In 2013, she ran as an incumbent for a circuit court bench position to which Walker had appointed her. Armed with $167,000 in campaign contributions from the Koch brother’s Club for Growth and the Republican Party, she won with 53 percent of the vote over an experienced candidate.

Critics said Walker gave Bradley a similar boost by allowing her to run as an incumbent in next year’s election. Bradley also is expected to receive big-bucks backing from right-wing groups for her race next April, since her defeat would result in a 3–3 split on the court between conservatives and progressives.

Still, being so strongly identified as Walker’s candidate could cut against her, given the governor’s low polling numbers. The most recent Marquette Law School poll found 57 percent of Wisconsin voters disapprove of the job he’s doing, while only 37 approve. The rest have no opinion.

Bradley faces Fourth District Appeals Court Judge JoAnne Kloppenburg and Milwaukee County Circuit Judge Joe Donald on the ballot — neither of whom applied for the Supreme Court appointment.

Bradley’s appointment was the first ever made to an announced candidate for the high court bench. Both liberal and conservative judicial experts had urged him not to taint the court, which already ranks low in the public’s esteem due to prior scandals, by appointing a candidate for the bench.

Apparently, Walker had struck a backroom deal with Bradley even before he announced it. Bradley campaign spokeswoman Madison Wiberg said the website domain name of “justicerebeccabradley.com” was reserved a day before the Oct. 2 application deadline by a vendor “in anticipation of the application process.”
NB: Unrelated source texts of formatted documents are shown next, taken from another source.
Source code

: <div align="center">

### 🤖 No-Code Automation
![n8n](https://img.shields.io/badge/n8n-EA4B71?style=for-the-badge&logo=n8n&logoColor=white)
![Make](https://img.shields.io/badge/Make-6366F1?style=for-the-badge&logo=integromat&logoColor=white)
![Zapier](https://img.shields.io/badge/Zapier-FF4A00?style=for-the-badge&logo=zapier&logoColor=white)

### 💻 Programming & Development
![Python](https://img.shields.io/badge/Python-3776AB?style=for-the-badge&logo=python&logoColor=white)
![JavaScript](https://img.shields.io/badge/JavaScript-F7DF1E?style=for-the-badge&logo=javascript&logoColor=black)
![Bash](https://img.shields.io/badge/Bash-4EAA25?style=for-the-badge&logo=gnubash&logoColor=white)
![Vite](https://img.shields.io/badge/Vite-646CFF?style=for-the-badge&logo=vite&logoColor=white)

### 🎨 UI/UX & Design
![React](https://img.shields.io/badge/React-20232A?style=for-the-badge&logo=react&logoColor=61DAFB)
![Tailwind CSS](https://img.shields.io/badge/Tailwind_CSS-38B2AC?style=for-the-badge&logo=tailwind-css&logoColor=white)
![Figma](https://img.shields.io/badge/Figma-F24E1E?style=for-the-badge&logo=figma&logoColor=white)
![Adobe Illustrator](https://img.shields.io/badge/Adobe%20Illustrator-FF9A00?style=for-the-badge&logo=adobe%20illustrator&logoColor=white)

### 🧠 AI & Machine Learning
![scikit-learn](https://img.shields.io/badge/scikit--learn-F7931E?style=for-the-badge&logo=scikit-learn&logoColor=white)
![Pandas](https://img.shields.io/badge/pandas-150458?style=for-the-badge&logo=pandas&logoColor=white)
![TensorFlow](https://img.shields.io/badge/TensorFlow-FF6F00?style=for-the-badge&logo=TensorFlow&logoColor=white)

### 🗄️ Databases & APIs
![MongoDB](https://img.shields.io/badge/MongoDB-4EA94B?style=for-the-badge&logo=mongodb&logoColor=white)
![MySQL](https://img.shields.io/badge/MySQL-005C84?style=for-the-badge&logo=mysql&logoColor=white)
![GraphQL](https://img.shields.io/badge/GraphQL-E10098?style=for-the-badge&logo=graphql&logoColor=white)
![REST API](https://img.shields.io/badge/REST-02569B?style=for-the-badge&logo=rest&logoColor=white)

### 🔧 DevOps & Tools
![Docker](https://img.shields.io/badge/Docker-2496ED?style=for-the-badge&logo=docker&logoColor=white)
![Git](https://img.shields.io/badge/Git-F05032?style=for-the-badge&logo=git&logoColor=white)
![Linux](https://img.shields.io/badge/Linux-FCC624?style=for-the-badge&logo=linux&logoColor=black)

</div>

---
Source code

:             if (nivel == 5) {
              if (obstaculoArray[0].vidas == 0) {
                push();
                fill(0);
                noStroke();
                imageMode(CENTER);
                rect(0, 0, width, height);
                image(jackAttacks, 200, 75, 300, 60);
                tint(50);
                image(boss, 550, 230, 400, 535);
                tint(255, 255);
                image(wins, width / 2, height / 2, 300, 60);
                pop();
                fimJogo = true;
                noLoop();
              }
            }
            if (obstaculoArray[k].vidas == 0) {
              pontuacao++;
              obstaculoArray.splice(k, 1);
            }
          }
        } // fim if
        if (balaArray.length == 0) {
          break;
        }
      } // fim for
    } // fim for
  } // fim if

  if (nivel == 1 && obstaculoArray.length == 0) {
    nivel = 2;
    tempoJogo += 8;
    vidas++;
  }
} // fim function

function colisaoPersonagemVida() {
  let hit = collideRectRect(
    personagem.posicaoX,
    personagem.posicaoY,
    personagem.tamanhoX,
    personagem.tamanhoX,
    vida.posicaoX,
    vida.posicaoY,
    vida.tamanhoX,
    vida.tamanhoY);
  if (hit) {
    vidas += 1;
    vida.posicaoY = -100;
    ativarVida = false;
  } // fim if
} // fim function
One Wisconsin Now executive director Scot Ross told the Wisconsin State Journal that the domain name registration “is further proof the fix was in from the start.”

“It calls into question what should have been an open, fair process that would maintain an independent judiciary,” Melissa Mulliken, campaign manager for Kloppenburg, told the newspaper. “Instead, it gives the appearance of the kind of cronyism that has defined Scott Walker’s administration.”

Claude Covelli, a Madison attorney who sought the appointment but lost out to Bradley, said it appears that Walker may have instigated a “sham application process.”

Bradley announced her campaign for the full 10-year term on Sept. 17, four days before Crooks died and the day after he said he would not seek re-election.